Task item:
Return the exact lines spanning from the line with "Boolean: Off-exchange trade" through the last line of the entries, boundaries included, and no others.
** Extracted information follows **
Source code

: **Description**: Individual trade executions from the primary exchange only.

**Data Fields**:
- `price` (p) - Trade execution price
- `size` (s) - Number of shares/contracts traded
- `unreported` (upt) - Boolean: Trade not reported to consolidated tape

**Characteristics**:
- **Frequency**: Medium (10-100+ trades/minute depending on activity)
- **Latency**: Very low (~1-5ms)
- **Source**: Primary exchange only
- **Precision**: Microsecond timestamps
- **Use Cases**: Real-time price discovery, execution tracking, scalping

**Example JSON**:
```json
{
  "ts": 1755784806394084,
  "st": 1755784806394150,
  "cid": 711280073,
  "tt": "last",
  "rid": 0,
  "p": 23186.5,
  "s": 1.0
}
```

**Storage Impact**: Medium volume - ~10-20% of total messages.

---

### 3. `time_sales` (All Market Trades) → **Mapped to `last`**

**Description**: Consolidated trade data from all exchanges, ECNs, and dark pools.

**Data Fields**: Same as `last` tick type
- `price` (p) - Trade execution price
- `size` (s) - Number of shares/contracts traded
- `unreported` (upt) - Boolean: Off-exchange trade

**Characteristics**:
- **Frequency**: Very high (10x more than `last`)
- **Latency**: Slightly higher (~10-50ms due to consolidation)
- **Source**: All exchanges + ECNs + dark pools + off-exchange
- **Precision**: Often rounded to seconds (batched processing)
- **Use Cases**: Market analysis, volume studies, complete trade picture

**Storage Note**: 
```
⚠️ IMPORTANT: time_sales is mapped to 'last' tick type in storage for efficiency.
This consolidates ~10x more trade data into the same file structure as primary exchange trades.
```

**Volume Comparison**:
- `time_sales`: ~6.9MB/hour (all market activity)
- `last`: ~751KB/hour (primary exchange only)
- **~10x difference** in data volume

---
** End of Extracted information **
Task result:
- `unreported` (upt) - Boolean: Off-exchange trade

**Characteristics**:
- **Frequency**: Very high (10x more than `last`)
- **Latency**: Slightly higher (~10-50ms due to consolidation)
- **Source**: All exchanges + ECNs + dark pools + off-exchange
- **Precision**: Often rounded to seconds (batched processing)
- **Use Cases**: Market analysis, volume studies, complete trade picture

**Storage Note**: 
```
⚠️ IMPORTANT: time_sales is mapped to 'last' tick type in storage for efficiency.
This consolidates ~10x more trade data into the same file structure as primary exchange trades.
```

**Volume Comparison**:
- `time_sales`: ~6.9MB/hour (all market activity)
- `last`: ~751KB/hour (primary exchange only)
- **~10x difference** in data volume

---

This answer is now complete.